I would like to see further analysis on outcomes for the searchers. Because solo searchers generally get 25% carry and partnerships 30%, a searcher gives up 40% of his or her upside by taking on a partner. Is this sacrifice outweighed by greater overall returns? Maybe not.
CEO Compensation
CEOs are paid fairly well in the search fund model. Conclusion: buy a healthy business, and you’ll be fine!
Acquisition Characteristics
I’m eager to see what further analysis Stanford does on the correlation between company characteristics and IRR in the 2020 study. But at a first glance, they seem to have concluded that the company’s “operating leverage, recurring revenue, industry growth rate, and complexity at the time of acquisition” had “low correlation to outcomes”.
Wow!

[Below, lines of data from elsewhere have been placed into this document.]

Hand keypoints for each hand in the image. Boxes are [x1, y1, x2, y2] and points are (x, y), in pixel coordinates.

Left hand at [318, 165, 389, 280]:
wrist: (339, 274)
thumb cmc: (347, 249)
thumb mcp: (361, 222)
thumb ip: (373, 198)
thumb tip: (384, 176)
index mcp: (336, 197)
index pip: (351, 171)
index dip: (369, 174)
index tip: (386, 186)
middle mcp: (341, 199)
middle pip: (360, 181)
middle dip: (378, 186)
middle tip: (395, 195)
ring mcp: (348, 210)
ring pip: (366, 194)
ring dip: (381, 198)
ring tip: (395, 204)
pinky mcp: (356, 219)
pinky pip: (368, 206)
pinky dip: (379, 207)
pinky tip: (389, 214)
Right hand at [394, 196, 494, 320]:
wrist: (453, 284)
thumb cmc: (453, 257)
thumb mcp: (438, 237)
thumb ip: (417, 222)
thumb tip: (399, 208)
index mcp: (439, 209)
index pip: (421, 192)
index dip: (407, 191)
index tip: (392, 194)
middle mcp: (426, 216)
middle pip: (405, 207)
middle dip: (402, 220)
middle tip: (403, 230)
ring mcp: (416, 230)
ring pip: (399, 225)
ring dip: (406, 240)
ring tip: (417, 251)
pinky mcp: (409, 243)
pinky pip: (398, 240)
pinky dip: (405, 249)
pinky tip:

If this turns out to be true (big if), then we really don’t know what produces successful outcomes, despite the fact that search fund investors have been telling searchers for years to seek companies with, for example, recurring revenues in a growing industry.
My guess is that, upon further investigation, we’ll have additional evidence to suggest that these characteristics do matter, but that there are some confounding factors that make drawing conclusions difficult, especially when the companies searchers buy tend to have many similar traits.
Exhibit 1 | Characteristics of First-Time Search Fund Principals
What struck me here was that about 20% of search fund entrepreneurs over the last three years did not have MBAs. Given the model’s reputation as being exclusive to to the top-tier MBA community, this figure is very interesting.
I would be very interested to see analysis on search fund performance by searcher profile. But as with anything in the search fund world, the data set is small, and we have to be careful with drawing conclusions from that small set
Exhibit 5 | Median Statistics for Search Fund Acquisitions
We always aim to buy at 3-5x EBITDA, but it seems we just can’t help ourselves. According to this study, the median purchase price has climbed to 6.3x EBITDA in 2016-17 and 6.0x across all search fund acquisitions.
Again, I’d love to see further analysis here. I’ve seen plenty of “dull” businesses acquired by searchers for 3-5x EBITDA and do well. Which acquisitions are driving up the median multiple? How are they performing in the long run?
Action Items
Read the study! Develop your own analysis and opinions, discuss with your peers, debate with me, and take everything with a grain of salt. This is not a science, but we can still use data to guide our actions.